Program stresses cultural diversity

Kaleidoscope offers students an up-close glimpse of various international cultures.
Monday, March 13, 2006 | 12:00 a.m. CST; updated 4:25 a.m. CDT, Saturday, July 5, 2008

An MU program seeks to have children understand the world better and discover the value in differences. Kaleidoscope, a program organized by MU’s International Center, allows international students at MU to share their culture with students from preschool to high school.

“The main goal of the program is to give the international students an opportunity to share something that is important to them and to simultaneously enrich the lives of young students in area schools by sharing with them interesting people with incredible life stories,” said Erika Felts, a 2005 MU graduate who was the director of the program during its initial stage.

Originally from Malaysia, Yee Tsuey Ong has twice presented for the program — once at Discovery Days Preschool and once at the World Cultures Fair at Cedar Ridge Elementary School.

“Kaleidoscope is a very interesting program because it helps kids to learn about other countries and cultures in a very special way,” said Ong, a senior majoring in biological science. “Kids are not learning these in textbooks or from teachers who haven’t really experienced that culture; they are getting the opportunity to have people from that country to talk about their culture.”

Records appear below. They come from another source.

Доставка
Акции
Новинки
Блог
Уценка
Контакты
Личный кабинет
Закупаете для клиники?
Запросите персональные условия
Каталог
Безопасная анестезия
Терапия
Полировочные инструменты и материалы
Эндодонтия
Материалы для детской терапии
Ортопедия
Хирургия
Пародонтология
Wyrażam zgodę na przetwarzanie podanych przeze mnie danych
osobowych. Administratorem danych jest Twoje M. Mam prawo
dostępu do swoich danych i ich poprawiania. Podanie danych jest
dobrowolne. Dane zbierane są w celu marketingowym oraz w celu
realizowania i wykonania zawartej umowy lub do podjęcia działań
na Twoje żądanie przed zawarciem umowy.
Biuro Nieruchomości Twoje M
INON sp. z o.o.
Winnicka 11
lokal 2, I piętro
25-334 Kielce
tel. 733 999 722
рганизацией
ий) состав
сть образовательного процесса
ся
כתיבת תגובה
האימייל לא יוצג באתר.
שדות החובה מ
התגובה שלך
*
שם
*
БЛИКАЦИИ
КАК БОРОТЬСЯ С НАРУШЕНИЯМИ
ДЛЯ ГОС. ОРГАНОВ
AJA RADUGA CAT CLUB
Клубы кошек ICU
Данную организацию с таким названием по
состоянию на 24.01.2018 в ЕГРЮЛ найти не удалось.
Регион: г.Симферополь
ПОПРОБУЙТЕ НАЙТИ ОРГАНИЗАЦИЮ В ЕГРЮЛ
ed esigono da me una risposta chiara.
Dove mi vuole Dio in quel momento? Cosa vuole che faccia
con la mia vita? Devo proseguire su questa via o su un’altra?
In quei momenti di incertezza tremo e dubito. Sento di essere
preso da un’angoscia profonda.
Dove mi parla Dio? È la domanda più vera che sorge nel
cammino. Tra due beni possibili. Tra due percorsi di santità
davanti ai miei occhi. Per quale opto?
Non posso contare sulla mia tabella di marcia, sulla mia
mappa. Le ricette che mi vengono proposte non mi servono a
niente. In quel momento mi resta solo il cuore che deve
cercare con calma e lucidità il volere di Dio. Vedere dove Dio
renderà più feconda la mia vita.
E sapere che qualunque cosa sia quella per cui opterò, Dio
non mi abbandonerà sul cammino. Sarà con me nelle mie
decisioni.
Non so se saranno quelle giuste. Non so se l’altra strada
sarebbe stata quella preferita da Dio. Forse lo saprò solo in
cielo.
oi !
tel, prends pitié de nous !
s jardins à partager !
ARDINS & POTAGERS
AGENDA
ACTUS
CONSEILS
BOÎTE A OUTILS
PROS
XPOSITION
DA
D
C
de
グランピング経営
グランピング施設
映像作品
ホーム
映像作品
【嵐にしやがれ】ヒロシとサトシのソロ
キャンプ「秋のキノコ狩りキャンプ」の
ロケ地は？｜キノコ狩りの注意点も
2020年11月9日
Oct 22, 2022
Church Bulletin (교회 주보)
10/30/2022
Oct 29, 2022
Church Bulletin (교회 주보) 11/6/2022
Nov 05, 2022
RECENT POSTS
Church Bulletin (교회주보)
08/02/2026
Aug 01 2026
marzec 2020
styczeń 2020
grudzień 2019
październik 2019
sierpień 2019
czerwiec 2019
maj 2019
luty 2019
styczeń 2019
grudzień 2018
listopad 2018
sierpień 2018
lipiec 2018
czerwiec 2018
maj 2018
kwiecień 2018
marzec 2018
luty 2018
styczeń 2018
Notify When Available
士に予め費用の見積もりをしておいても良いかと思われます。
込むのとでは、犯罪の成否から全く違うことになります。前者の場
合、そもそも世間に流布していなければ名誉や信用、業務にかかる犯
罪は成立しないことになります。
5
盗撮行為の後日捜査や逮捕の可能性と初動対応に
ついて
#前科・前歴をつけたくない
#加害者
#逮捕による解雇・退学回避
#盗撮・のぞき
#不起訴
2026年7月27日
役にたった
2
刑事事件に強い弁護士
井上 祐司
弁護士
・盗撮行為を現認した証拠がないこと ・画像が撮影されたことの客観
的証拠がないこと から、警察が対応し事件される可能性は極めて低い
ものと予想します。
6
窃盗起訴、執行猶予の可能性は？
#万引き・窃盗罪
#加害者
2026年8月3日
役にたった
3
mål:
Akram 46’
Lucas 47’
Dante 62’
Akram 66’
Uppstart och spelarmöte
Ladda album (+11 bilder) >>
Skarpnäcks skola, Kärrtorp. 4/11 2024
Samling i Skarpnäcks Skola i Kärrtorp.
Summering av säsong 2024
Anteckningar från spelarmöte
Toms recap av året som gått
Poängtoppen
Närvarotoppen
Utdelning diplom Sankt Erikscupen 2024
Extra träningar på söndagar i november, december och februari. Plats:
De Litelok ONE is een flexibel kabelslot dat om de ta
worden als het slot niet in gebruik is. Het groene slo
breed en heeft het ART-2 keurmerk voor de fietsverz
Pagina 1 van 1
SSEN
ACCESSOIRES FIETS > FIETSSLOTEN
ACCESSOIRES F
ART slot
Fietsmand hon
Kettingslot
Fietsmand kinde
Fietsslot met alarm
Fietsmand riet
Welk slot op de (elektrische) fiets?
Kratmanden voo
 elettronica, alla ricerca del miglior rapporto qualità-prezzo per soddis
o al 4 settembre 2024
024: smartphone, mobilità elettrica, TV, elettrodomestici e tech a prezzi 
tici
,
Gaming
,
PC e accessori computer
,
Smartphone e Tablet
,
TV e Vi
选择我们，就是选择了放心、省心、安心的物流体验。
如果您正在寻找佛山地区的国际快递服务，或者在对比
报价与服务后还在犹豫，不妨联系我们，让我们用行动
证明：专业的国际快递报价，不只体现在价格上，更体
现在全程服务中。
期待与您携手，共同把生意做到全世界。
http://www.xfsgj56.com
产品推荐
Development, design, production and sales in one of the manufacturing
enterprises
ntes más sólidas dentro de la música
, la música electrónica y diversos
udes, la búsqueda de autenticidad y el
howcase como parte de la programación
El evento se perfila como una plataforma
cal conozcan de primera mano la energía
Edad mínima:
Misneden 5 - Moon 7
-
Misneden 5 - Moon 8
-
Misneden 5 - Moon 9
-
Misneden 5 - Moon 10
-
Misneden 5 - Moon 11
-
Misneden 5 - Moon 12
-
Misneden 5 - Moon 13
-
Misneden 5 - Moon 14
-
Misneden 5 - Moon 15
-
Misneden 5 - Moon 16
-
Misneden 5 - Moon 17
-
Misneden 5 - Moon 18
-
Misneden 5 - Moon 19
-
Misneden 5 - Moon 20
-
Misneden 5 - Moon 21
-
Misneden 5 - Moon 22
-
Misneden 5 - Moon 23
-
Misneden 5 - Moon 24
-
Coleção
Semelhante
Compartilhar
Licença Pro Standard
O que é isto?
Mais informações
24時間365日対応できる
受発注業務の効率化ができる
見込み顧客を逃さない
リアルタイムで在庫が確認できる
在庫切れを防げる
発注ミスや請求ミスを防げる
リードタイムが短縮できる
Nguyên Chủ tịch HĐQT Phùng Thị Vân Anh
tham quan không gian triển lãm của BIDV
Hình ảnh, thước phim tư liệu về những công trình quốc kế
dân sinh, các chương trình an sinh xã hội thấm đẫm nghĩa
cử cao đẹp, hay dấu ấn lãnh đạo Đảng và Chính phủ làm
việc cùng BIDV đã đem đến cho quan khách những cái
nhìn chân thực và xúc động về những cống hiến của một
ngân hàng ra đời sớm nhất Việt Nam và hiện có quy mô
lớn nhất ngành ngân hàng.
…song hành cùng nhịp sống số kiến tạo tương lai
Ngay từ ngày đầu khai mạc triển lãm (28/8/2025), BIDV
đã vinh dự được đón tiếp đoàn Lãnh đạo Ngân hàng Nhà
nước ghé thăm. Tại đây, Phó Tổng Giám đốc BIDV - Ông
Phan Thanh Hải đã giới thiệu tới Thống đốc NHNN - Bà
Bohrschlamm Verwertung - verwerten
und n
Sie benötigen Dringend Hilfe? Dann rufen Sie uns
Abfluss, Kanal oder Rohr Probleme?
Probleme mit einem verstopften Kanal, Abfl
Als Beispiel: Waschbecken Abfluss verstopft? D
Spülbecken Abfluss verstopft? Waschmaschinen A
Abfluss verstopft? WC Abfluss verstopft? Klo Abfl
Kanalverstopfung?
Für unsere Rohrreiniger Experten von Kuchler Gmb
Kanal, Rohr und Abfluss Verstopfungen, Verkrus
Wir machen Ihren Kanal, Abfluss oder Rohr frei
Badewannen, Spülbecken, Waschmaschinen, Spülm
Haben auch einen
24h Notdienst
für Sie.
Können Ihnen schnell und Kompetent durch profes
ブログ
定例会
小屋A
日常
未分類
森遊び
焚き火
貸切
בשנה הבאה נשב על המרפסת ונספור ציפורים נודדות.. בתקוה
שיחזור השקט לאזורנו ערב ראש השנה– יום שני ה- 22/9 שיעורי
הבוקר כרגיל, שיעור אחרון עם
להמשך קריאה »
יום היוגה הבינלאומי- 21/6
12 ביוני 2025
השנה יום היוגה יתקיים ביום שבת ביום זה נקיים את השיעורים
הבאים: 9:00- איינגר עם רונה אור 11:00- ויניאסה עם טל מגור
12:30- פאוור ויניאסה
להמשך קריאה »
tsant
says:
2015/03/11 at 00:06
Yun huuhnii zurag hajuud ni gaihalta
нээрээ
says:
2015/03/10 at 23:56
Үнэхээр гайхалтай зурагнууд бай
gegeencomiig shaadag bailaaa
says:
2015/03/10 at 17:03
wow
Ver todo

Ahmed Al-Tunaiji, a senior from the United Arab Emirates, even made a brochure on the history and future of his home country for an international literature class he addressed at Boonville High School last October.

“It was a great chance and experience showing the community about our Arabic region,” said Al-Tunaiji, who is majoring in chemical engineering. “Since many of the current news come from that region, it’s very important to show the community a lot about it. Then, when they see the news, they will better understand what exactly is happening.”

To get a presentation on the road, the program directors not only have to accommodate the schools’ requirements but also make arrangements within the volunteers’ tight schedules.

“The very hardest part is scheduling,” said Dottie Heibel, a staff adviser at the International Center. “The very critical thing is to get our requests in time. So, it is best for us to have at least six weeks between the requests and the actual presentations.”

Providing the MU campus and the Columbia community with exposure, education and experiences that will raise awareness about global issues and increase understanding of cultural diversity, Kaleidoscope has grown to attract schools outside of Columbia to participate in the program.

“It’s a good opportunity for kids to learn about other cultures when they are young,” said Litah Miller, an MU sophomore majoring in business and Spanish, who is one of the two Kaleidoscope directors. “Some of the little kids have never been in contact with someone outside this country, so providing something like Kaleidoscope is obviously getting the kids to understand globalization.”